One reason is a lack of people doing research and the difficulty performing (and funding) the large clinical trials that are needed to evaluate different treatment protocols. For example, we tend to treat urinary tract infections in dogs for 7-10 days, while in people, just 3 days of treatment is much more common. However, longer treatment courses were used in humans until various research studies showed that shorter treatment was as effective and had fewer side effects. It’s likely that we could treat urinary tract infections in dogs for shorter periods of time but we don’t have the data to support it at this point.

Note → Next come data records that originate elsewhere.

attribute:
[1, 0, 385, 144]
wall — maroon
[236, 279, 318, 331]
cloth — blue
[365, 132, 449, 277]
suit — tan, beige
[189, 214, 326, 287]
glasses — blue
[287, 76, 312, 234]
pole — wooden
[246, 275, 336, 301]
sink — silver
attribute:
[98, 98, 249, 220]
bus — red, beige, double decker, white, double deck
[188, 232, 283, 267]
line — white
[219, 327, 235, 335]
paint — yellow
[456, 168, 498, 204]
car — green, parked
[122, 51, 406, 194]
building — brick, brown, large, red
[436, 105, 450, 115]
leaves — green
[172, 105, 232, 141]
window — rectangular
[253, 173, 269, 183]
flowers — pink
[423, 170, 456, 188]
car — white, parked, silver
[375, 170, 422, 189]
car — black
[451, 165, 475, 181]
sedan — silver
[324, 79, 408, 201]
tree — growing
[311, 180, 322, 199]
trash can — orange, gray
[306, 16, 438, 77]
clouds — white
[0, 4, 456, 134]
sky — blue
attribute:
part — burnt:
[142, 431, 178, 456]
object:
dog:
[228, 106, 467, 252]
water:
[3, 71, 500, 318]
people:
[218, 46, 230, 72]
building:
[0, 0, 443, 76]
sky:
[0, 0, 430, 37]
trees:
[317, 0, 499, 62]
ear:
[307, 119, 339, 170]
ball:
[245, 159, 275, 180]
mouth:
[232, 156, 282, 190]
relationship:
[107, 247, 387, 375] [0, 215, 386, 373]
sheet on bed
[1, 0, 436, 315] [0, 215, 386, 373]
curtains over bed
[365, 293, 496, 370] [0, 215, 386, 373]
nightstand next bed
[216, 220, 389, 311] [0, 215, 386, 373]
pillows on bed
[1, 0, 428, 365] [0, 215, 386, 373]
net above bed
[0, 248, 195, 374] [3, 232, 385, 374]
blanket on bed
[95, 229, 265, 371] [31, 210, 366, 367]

It’s possible that longer treatments for certain conditions are indeed needed in dogs and cats compared to humans. An argument to this effect is that disease in pets can often be more advanced (and therefore potentially harder to treat) when first detected than similar disease in people. For example, if someone has a urinary tract infection, they are probably going to get to their physician quickly. Many owners may not notice the signs of an infection in their pets as early. More established infections may take longer to treat. Does that really happen? We don’t know, but it’s something we need to know to determine proper treatment durations.

"If it ain’t broke, don’t fix it". This isn’t a very good philosophy when it comes to medicine but it’s understandable. If a certain treatment plan usually works, people are hesitant to look at alternatives. The problems with longer term therapy, such as adverse effects of drugs and development of antibiotic resistance, are not necessarily considered (but they need to be).

Bottom line: We need good research to determine optimal treatment protocols for pets. It’s very likely that we can greatly decrease the amount of antibiotics that we use while improving patient care, but without good evidence, it’s hard to know what to do and where to start. Being too aggressive and dropping treatment times in the absence of evidence may not be a wise decision – too short a treatment period could result in treatment failures and ultimately more sick animals and overall more antibiotic use.